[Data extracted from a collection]
══════════
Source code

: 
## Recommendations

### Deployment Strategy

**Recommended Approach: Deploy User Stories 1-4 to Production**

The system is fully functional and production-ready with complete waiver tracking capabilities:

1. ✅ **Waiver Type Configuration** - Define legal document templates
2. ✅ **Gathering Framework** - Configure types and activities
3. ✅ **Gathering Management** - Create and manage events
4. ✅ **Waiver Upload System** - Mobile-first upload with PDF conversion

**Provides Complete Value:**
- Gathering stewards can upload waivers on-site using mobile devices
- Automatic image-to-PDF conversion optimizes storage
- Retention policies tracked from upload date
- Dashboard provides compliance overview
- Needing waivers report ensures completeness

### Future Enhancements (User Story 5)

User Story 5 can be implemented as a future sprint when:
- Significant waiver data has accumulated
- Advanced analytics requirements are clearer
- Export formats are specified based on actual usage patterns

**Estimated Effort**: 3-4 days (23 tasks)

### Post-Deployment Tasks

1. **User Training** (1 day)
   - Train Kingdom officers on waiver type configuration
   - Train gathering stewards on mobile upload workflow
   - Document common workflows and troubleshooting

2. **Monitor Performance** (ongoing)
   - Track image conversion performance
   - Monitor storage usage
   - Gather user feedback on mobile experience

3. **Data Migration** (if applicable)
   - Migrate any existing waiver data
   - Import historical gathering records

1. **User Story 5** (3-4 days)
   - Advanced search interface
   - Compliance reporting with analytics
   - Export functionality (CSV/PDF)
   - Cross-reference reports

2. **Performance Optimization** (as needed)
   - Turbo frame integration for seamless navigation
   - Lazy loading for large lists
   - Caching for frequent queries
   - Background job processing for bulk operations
══════════
■ What you will do: The reply should consist solely of the lines above from the one that has "4. ✅ **Waiver" through the one that has "### Post-Deployment Tasks", reproduced exactly.

■ Output of the task:
4. ✅ **Waiver Upload System** - Mobile-first upload with PDF conversion

**Provides Complete Value:**
- Gathering stewards can upload waivers on-site using mobile devices
- Automatic image-to-PDF conversion optimizes storage
- Retention policies tracked from upload date
- Dashboard provides compliance overview
- Needing waivers report ensures completeness

### Future Enhancements (User Story 5)

User Story 5 can be implemented as a future sprint when:
- Significant waiver data has accumulated
- Advanced analytics requirements are clearer
- Export formats are specified based on actual usage patterns

**Estimated Effort**: 3-4 days (23 tasks)

### Post-Deployment Tasks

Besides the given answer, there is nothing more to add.